Problem to solve:
Exact copies of all the entries below are expected in the answer.

......

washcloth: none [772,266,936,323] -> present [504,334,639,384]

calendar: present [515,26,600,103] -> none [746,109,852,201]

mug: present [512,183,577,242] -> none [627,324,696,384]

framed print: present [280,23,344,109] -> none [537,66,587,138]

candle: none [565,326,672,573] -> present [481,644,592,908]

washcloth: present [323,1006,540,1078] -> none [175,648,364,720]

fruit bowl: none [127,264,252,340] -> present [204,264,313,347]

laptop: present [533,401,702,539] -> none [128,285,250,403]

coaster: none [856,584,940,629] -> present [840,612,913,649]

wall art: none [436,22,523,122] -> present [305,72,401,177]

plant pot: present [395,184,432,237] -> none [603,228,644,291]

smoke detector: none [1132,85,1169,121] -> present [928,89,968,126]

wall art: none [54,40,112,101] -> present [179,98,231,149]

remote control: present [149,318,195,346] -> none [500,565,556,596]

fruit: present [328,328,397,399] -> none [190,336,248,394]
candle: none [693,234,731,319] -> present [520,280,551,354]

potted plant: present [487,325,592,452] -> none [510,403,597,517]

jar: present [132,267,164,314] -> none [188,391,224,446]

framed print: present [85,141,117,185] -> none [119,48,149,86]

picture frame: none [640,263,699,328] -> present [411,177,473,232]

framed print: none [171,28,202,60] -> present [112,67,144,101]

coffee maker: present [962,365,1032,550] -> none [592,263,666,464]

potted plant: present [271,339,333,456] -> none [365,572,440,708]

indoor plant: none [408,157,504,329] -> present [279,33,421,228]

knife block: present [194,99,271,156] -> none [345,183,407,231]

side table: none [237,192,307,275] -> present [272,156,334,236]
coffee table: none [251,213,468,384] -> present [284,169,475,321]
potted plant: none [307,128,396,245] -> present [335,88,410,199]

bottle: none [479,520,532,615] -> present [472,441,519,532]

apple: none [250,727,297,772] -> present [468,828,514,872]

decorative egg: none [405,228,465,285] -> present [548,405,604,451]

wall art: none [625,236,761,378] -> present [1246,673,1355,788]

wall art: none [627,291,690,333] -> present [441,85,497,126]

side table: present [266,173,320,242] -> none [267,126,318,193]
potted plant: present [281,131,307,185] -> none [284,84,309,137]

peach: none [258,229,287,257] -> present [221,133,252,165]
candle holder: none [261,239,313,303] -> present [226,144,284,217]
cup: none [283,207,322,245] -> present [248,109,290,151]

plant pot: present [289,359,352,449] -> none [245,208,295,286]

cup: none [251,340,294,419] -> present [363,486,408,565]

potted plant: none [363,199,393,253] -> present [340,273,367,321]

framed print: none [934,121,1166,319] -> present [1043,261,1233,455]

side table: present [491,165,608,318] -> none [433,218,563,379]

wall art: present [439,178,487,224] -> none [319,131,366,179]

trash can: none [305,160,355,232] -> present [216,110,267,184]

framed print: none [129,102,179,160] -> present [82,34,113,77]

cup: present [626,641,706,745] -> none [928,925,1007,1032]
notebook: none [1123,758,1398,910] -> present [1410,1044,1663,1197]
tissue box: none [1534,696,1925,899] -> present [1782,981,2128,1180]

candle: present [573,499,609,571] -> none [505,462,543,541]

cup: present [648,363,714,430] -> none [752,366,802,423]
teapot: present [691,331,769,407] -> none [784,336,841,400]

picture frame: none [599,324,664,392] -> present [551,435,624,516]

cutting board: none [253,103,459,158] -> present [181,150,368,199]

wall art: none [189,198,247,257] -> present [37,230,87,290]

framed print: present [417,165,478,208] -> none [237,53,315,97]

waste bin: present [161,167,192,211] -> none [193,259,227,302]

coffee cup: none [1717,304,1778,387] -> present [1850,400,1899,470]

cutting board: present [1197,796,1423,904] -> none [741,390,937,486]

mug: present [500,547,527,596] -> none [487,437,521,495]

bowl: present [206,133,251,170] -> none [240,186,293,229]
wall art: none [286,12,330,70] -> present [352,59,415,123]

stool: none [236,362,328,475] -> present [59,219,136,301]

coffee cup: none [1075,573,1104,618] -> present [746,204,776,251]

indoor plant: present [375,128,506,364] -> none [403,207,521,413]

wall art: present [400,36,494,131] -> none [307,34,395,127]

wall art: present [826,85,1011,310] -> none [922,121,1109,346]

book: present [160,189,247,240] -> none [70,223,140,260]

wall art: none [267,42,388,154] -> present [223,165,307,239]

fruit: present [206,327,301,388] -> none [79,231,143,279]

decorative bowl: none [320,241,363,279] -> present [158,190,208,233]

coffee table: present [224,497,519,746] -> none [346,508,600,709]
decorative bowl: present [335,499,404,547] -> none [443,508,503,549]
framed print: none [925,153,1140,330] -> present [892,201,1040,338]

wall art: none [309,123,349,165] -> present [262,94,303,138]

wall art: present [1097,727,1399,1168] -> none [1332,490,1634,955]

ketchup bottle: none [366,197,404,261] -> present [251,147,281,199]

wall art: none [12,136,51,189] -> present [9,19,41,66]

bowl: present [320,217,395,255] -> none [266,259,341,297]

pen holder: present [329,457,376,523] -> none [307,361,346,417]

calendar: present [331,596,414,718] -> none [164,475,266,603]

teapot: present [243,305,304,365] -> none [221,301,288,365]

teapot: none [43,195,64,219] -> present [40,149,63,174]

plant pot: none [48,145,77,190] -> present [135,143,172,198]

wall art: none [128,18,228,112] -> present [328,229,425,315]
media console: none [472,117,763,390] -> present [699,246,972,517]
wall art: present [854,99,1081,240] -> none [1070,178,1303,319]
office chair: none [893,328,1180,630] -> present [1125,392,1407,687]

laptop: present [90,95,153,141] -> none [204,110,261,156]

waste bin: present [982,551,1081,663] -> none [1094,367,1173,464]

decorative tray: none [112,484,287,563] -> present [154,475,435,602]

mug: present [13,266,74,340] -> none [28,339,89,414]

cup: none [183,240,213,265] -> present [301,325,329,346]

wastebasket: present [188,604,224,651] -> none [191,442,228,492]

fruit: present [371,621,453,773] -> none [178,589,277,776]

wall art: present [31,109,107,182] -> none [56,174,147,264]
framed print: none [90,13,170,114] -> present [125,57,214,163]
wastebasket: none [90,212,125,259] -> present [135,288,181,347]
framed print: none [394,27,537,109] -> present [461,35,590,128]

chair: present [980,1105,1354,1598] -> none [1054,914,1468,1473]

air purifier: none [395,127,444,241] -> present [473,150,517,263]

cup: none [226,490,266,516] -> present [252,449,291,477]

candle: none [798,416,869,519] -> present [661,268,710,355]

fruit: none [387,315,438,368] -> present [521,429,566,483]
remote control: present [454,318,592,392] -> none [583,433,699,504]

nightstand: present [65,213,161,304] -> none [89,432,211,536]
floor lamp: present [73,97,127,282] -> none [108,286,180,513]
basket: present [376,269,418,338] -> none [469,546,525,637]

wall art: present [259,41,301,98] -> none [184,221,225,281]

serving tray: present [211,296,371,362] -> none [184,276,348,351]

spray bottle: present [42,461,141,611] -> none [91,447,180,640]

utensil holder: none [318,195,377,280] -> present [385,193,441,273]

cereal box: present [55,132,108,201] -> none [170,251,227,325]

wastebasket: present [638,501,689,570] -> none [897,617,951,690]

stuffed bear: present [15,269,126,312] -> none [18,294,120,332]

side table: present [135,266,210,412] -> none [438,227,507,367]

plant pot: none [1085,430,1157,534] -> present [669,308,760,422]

......

Solution to this exercise:
washcloth: none [772,266,936,323] -> present [504,334,639,384]

calendar: present [515,26,600,103] -> none [746,109,852,201]

mug: present [512,183,577,242] -> none [627,324,696,384]

framed print: present [280,23,344,109] -> none [537,66,587,138]

candle: none [565,326,672,573] -> present [481,644,592,908]

washcloth: present [323,1006,540,1078] -> none [175,648,364,720]

fruit bowl: none [127,264,252,340] -> present [204,264,313,347]

laptop: present [533,401,702,539] -> none [128,285,250,403]

coaster: none [856,584,940,629] -> present [840,612,913,649]

wall art: none [436,22,523,122] -> present [305,72,401,177]

plant pot: present [395,184,432,237] -> none [603,228,644,291]

smoke detector: none [1132,85,1169,121] -> present [928,89,968,126]

wall art: none [54,40,112,101] -> present [179,98,231,149]

remote control: present [149,318,195,346] -> none [500,565,556,596]

fruit: present [328,328,397,399] -> none [190,336,248,394]
candle: none [693,234,731,319] -> present [520,280,551,354]

potted plant: present [487,325,592,452] -> none [510,403,597,517]

jar: present [132,267,164,314] -> none [188,391,224,446]

framed print: present [85,141,117,185] -> none [119,48,149,86]

picture frame: none [640,263,699,328] -> present [411,177,473,232]

framed print: none [171,28,202,60] -> present [112,67,144,101]

coffee maker: present [962,365,1032,550] -> none [592,263,666,464]

potted plant: present [271,339,333,456] -> none [365,572,440,708]

indoor plant: none [408,157,504,329] -> present [279,33,421,228]

knife block: present [194,99,271,156] -> none [345,183,407,231]

side table: none [237,192,307,275] -> present [272,156,334,236]
coffee table: none [251,213,468,384] -> present [284,169,475,321]
potted plant: none [307,128,396,245] -> present [335,88,410,199]

bottle: none [479,520,532,615] -> present [472,441,519,532]

apple: none [250,727,297,772] -> present [468,828,514,872]

decorative egg: none [405,228,465,285] -> present [548,405,604,451]

wall art: none [625,236,761,378] -> present [1246,673,1355,788]

wall art: none [627,291,690,333] -> present [441,85,497,126]

side table: present [266,173,320,242] -> none [267,126,318,193]
potted plant: present [281,131,307,185] -> none [284,84,309,137]

peach: none [258,229,287,257] -> present [221,133,252,165]
candle holder: none [261,239,313,303] -> present [226,144,284,217]
cup: none [283,207,322,245] -> present [248,109,290,151]

plant pot: present [289,359,352,449] -> none [245,208,295,286]

cup: none [251,340,294,419] -> present [363,486,408,565]

potted plant: none [363,199,393,253] -> present [340,273,367,321]

framed print: none [934,121,1166,319] -> present [1043,261,1233,455]

side table: present [491,165,608,318] -> none [433,218,563,379]

wall art: present [439,178,487,224] -> none [319,131,366,179]

trash can: none [305,160,355,232] -> present [216,110,267,184]

framed print: none [129,102,179,160] -> present [82,34,113,77]

cup: present [626,641,706,745] -> none [928,925,1007,1032]
notebook: none [1123,758,1398,910] -> present [1410,1044,1663,1197]
tissue box: none [1534,696,1925,899] -> present [1782,981,2128,1180]

candle: present [573,499,609,571] -> none [505,462,543,541]

cup: present [648,363,714,430] -> none [752,366,802,423]
teapot: present [691,331,769,407] -> none [784,336,841,400]

picture frame: none [599,324,664,392] -> present [551,435,624,516]

cutting board: none [253,103,459,158] -> present [181,150,368,199]

wall art: none [189,198,247,257] -> present [37,230,87,290]

framed print: present [417,165,478,208] -> none [237,53,315,97]

waste bin: present [161,167,192,211] -> none [193,259,227,302]

coffee cup: none [1717,304,1778,387] -> present [1850,400,1899,470]

cutting board: present [1197,796,1423,904] -> none [741,390,937,486]

mug: present [500,547,527,596] -> none [487,437,521,495]

bowl: present [206,133,251,170] -> none [240,186,293,229]
wall art: none [286,12,330,70] -> present [352,59,415,123]

stool: none [236,362,328,475] -> present [59,219,136,301]

coffee cup: none [1075,573,1104,618] -> present [746,204,776,251]

indoor plant: present [375,128,506,364] -> none [403,207,521,413]

wall art: present [400,36,494,131] -> none [307,34,395,127]

wall art: present [826,85,1011,310] -> none [922,121,1109,346]

book: present [160,189,247,240] -> none [70,223,140,260]

wall art: none [267,42,388,154] -> present [223,165,307,239]

fruit: present [206,327,301,388] -> none [79,231,143,279]

decorative bowl: none [320,241,363,279] -> present [158,190,208,233]

coffee table: present [224,497,519,746] -> none [346,508,600,709]
decorative bowl: present [335,499,404,547] -> none [443,508,503,549]
framed print: none [925,153,1140,330] -> present [892,201,1040,338]

wall art: none [309,123,349,165] -> present [262,94,303,138]

wall art: present [1097,727,1399,1168] -> none [1332,490,1634,955]

ketchup bottle: none [366,197,404,261] -> present [251,147,281,199]

wall art: none [12,136,51,189] -> present [9,19,41,66]

bowl: present [320,217,395,255] -> none [266,259,341,297]

pen holder: present [329,457,376,523] -> none [307,361,346,417]

calendar: present [331,596,414,718] -> none [164,475,266,603]

teapot: present [243,305,304,365] -> none [221,301,288,365]

teapot: none [43,195,64,219] -> present [40,149,63,174]

plant pot: none [48,145,77,190] -> present [135,143,172,198]

wall art: none [128,18,228,112] -> present [328,229,425,315]
media console: none [472,117,763,390] -> present [699,246,972,517]
wall art: present [854,99,1081,240] -> none [1070,178,1303,319]
office chair: none [893,328,1180,630] -> present [1125,392,1407,687]

laptop: present [90,95,153,141] -> none [204,110,261,156]

waste bin: present [982,551,1081,663] -> none [1094,367,1173,464]

decorative tray: none [112,484,287,563] -> present [154,475,435,602]

mug: present [13,266,74,340] -> none [28,339,89,414]

cup: none [183,240,213,265] -> present [301,325,329,346]

wastebasket: present [188,604,224,651] -> none [191,442,228,492]

fruit: present [371,621,453,773] -> none [178,589,277,776]

wall art: present [31,109,107,182] -> none [56,174,147,264]
framed print: none [90,13,170,114] -> present [125,57,214,163]
wastebasket: none [90,212,125,259] -> present [135,288,181,347]
framed print: none [394,27,537,109] -> present [461,35,590,128]

chair: present [980,1105,1354,1598] -> none [1054,914,1468,1473]

air purifier: none [395,127,444,241] -> present [473,150,517,263]

cup: none [226,490,266,516] -> present [252,449,291,477]

candle: none [798,416,869,519] -> present [661,268,710,355]

fruit: none [387,315,438,368] -> present [521,429,566,483]
remote control: present [454,318,592,392] -> none [583,433,699,504]

nightstand: present [65,213,161,304] -> none [89,432,211,536]
floor lamp: present [73,97,127,282] -> none [108,286,180,513]
basket: present [376,269,418,338] -> none [469,546,525,637]

wall art: present [259,41,301,98] -> none [184,221,225,281]

serving tray: present [211,296,371,362] -> none [184,276,348,351]

spray bottle: present [42,461,141,611] -> none [91,447,180,640]

utensil holder: none [318,195,377,280] -> present [385,193,441,273]

cereal box: present [55,132,108,201] -> none [170,251,227,325]

wastebasket: present [638,501,689,570] -> none [897,617,951,690]

stuffed bear: present [15,269,126,312] -> none [18,294,120,332]

side table: present [135,266,210,412] -> none [438,227,507,367]

plant pot: none [1085,430,1157,534] -> present [669,308,760,422]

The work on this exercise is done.